Republicans are at war with America. Do Democrats know?
Democrats are reactive, not proactive. They don’t think outside the box. They built the box.
That’s what provoked an exasperated Anand Giridharadas to tell Ruth Ben-Ghiat in a livestream last Monday, “I just feel so profoundly undefended right now by the well-meaning people [meaning the Democratic Party and people with small D democratic values in “the big powerful press”]. And even more pointedly, “I feel so fucking undefended by these people. Like what are they doing, any of them?”
I watched most of the DNC’s 12-1/2 hour winter meeting days earlier. Most of the speeches were dispiriting. They could have been written 30 years ago. Members said what they what they were expected to say as good lefties, what they learned to say years earlier then stopped learning. However idealistic they started out, by the time many Democrats go from being enthusiastic interns or staffers to institutionalized players, they have imperceptibly “become the kind of politicians people love to hate. And once they achieve power, they’re not leaving. You see that in the faces of those still there after decades.”
Part of that enculturation makes them not only reactive but boring. That’s especially awful in a period in which attention is the coin of the realm. Michael Tomasky hears it from others: “They’re weak. They’re divided. They’re letting themselves get steamrolled.” It’s the wrong headspace for the times:
The truth is simple: Far too many Democrats don’t want to think of themselves as fighters. This is a self-conception that has some deep historical roots; but far more importantly, it’s a potentially self-fulfilling prophecy of passivity that will have grave consequences for tens of millions of Americans, and for the Constitution and the republic, if they don’t get over this fast and come to terms with the reality they are in.
[…]
Movement conservatives had a vanguardist mentality—they were insurrectionists assaulting the liberal establishment’s castle. Newt Gingrich embodied and advanced this outlook more than anyone. The outlook set in train a dynamic that still holds true today: Conservatives are disruptors who constantly question the status quo; liberals are defenders of the existing order.
Boring.
So I ask you: Who’s more interesting to your average person? Disruptors, of course. And who likes the existing order? Practically no one, at any time, ever. Trump and Elon Musk are the biggest disruptors arguably in the entire history of the country. Biden was about as conspicuous an order-defender as exists—and Kamala Harris became such by extension, since vice presidents can’t walk too far outside the footprints left by their presidents. That’s another one of those “established order” rules, by the way.

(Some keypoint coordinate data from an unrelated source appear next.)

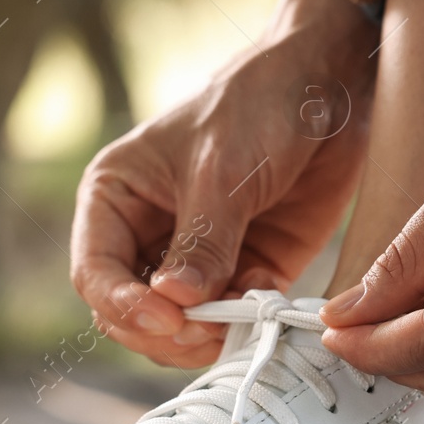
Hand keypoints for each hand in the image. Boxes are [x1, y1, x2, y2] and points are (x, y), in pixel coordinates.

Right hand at [71, 31, 370, 367]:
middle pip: (130, 313)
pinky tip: (268, 291)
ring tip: (243, 312)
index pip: (95, 273)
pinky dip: (246, 320)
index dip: (124, 306)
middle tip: (208, 329)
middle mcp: (147, 234)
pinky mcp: (245, 269)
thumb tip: (176, 301)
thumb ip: (203, 240)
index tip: (169, 319)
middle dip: (165, 331)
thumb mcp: (223, 172)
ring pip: (179, 327)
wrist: (328, 90)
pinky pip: (231, 318)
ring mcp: (196, 257)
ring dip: (208, 334)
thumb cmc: (257, 106)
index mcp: (116, 199)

None of this is about policy, Tomasky writes. Democratic ballot initiatives pass regularly. Democrats themselves are less popular.
Most speeches at the DNC meeting were predictable and stale. There are Democrats in Congress who are exceptions, naturally. The AOCs and Jasmine Crocketts and Max Frosts. They tend to be Millennials or younger and more comfortable on a podcast than behind a lectern. They possess skills necessary to fight a war for attention. For all their experience, the Democrats’ gerontocracy is bringing 20th-century knives to a 21st-century gun fight. Too many learned politics in the 1980s. Even if they could learn new tricks, they’re not the ones to bring it now. People on social media last week asked Chuck Schumer to please not lead chants anymore. It’s a public embarrassment, and he doesn’t know it.
I just don’t even know what to say anymore when I see this kind of stuff. Is it Saturday Night Live or real life? Does anyone really think this is the future of the country? This is the only alternative to Trump’s America? It’s just so depressing. https://t.co/5qJihgREAt
— Tim Ryan (@TimRyan) February 5, 2025
But even Tomasky’s prescription for Democrats reflects his age (64). Remarking on the predations of Project 2025, Tomasky suggests, “How about a weekly press conference, Chuck Schumer and Hakeem Jeffries, bringing the public up to speed on this?” <yawn>
In Idiocracy (2006), an America 500 years into the future has fallen into cultural decline. The president is a former professional wrestler. We’re not there just yet. Ours is a former professional wrestling “owner.” He knows how to capture and hold attention. Democrats hold press conferences.
Musk-Trump and the Project 2025 wrecking crew are waging war on the republic. Some are bent on creating a Christian theocracy. Others mean to extract wealth the way private equity wrings the life out of companies acquired through leveraged buyouts. Others like Musk and Trump are drunk on power and out for revenge.
On this, Tomasky and I agree:
[Democrats] need to think of themselves as going to war, because it’s sure clear that their opponents think this is war. And not for the sake of scoring political points—they need to do it for the sake of the tens of millions of Americans upon whom Trump and MAGA actively want to impose suffering. They are counting on Democrats as never before to fight for their rights and defend our laws. If that can’t rouse them, they’ve forgotten what their job is.
And those Americans feel pretty fucking undefended right now.